When completed, terminate the builder instance via CloudMan.

galaxyFS as a volume

After you have launched an instance, go to CloudMan's Admin page and add a new-volume-based file system of desired size (e.g., 10GB). Set variable cm_create_archive to no. Then, run the above ansible-playbook command. After the process has completed, back on CloudMan's Admin page, create a snapshot of the file system.

Accessing Galaxy on the build system

After the build process has completed, you can access the Galaxy application. To do so, visit CloudMan's Admin page. First, disable CloudMan's service dependency framework (under System Controls). Then, start Postgres, ProFTPd, and Galaxy services - in that order, while waiting for each of them to enter Running state before staring the next one. Once Galaxy is running, the Access Galaxy button will become active.

Troubleshooting

Despite the best effort, especially when installing tools, it is likely that the build process will not go quite as expected and manual intervention will be necessary. In this case, start Galaxy as described in the previous sub-section, and login as the bootstrap user (use the login info you defined for variables galaxy_admin_user and galaxy_admin_user_password). Tools can then be 'repaired' from the Galaxy Admin page.

Keep in mind that whatever actions you perform in Galaxy at this stage will be preserved in the final build. For example, if you create a user, upload data, or run jobs - all of these will be preserved after the file system build process is completed. It it thus a good idea to see what has broken, find a permanent fix for it, update the build process and build everything again. Unfortunately, this does not apply to tools installed from the Toolshed because it is likely you will not have control over those tools. Those tools need to be repaired manually/via Galaxy.

After you are done troubleshooting, stop Galaxy, ProFTPd, and Postgres from CloudMan's Admin page and run the playbook with only cm_create_archive enabled.

Tying it all together

After all the components have been built, we need a little bit of glue to tie it all together. See this page (section Tie it all together) for the required details.

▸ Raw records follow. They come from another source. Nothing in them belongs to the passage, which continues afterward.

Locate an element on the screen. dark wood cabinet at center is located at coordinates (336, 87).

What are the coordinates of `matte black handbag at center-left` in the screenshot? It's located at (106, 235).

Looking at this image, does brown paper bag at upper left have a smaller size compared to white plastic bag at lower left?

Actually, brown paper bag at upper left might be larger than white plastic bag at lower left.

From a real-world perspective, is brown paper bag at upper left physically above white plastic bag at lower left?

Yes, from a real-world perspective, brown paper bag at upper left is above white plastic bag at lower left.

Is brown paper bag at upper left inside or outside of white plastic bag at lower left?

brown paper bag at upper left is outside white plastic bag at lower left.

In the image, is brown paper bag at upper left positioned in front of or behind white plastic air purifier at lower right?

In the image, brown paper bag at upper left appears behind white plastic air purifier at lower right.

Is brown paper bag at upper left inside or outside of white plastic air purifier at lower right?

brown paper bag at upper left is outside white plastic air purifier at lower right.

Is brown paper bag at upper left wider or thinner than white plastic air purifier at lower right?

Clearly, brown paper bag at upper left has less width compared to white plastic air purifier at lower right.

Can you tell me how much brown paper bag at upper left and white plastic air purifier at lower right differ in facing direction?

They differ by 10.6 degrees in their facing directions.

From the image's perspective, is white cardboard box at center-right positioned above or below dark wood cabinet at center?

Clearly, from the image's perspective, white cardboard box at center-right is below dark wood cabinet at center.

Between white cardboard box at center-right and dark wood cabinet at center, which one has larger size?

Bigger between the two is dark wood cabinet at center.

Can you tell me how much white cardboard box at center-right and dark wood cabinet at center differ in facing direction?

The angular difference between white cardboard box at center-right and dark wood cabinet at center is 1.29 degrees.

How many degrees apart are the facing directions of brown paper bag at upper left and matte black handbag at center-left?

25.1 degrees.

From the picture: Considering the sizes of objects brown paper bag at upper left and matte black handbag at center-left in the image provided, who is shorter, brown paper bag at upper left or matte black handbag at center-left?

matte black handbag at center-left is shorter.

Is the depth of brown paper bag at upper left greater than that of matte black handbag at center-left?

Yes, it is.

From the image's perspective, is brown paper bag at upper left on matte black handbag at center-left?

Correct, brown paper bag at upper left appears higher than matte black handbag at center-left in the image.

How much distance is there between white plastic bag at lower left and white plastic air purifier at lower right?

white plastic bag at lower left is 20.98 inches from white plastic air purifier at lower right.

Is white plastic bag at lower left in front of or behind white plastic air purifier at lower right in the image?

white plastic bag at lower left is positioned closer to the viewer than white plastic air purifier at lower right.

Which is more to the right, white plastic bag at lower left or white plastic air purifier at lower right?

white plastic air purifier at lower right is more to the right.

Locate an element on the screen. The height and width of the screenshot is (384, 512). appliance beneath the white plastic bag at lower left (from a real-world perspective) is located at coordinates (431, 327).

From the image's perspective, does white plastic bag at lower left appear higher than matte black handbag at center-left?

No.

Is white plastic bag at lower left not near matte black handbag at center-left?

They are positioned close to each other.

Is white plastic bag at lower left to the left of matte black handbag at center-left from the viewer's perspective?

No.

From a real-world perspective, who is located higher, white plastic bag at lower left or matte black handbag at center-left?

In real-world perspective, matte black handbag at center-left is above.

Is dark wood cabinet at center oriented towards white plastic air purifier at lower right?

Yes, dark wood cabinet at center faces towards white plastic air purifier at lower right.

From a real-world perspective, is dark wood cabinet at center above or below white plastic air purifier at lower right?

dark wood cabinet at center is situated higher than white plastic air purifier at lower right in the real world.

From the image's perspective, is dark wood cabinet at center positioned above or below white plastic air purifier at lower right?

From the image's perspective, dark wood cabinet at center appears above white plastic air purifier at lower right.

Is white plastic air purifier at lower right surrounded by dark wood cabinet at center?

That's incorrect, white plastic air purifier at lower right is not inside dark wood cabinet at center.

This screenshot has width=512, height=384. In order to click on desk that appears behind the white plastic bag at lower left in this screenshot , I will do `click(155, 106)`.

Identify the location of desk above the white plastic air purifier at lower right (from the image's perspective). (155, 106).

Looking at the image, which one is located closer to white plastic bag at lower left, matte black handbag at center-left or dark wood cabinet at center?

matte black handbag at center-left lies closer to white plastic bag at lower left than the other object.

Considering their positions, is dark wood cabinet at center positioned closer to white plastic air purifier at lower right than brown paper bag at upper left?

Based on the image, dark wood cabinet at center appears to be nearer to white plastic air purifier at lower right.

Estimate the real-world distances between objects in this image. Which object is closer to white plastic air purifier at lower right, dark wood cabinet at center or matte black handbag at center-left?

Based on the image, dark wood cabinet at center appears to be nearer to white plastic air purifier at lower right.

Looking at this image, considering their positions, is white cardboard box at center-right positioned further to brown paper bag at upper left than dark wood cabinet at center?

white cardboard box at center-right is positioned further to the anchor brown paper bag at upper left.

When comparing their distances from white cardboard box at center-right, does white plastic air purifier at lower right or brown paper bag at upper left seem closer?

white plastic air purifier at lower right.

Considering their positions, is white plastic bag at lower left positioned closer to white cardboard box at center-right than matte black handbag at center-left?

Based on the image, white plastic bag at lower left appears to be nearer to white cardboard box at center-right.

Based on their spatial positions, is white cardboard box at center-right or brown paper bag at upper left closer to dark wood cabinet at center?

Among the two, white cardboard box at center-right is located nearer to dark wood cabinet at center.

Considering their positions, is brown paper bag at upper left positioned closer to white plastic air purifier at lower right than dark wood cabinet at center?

Galaxy Server Branch - this is probably not working any more

This role will build a standalone Galaxy Server that is configured to be production-ready. The Server does not contain any of the cloud or CloudMan components but instead focuses on providing a well-configured standalone instance of the Galaxy application for a dedicated server. As part of the installation, Galaxy will be configured to use the local job runner. Note that this role will install a number of system packages, system users, as well as Galaxy-required software and configurations and thus requires root access; it is best used on a dedicated system or a VM.

To run this role, you must switch to the server branch of the repository. The configuration options used to setup the Server are available within the individual files in the group_vars folder. Make sure to change the value of psql_galaxyftp_password in group_vars/all! Next, create a copy of inventory/builders.sample as inventory/builders and provide the IP address of the target machine under both under image-builder and galaxyFS-builder host groups. Once the settings are to your liking, run the role with

ansible-playbook -i inventory/builders cloud.yml --tags "server"

Once the run has completed and you'd like to install Galaxy tools, take a look at the scripts directory in this repository for an automated method of installing the tools.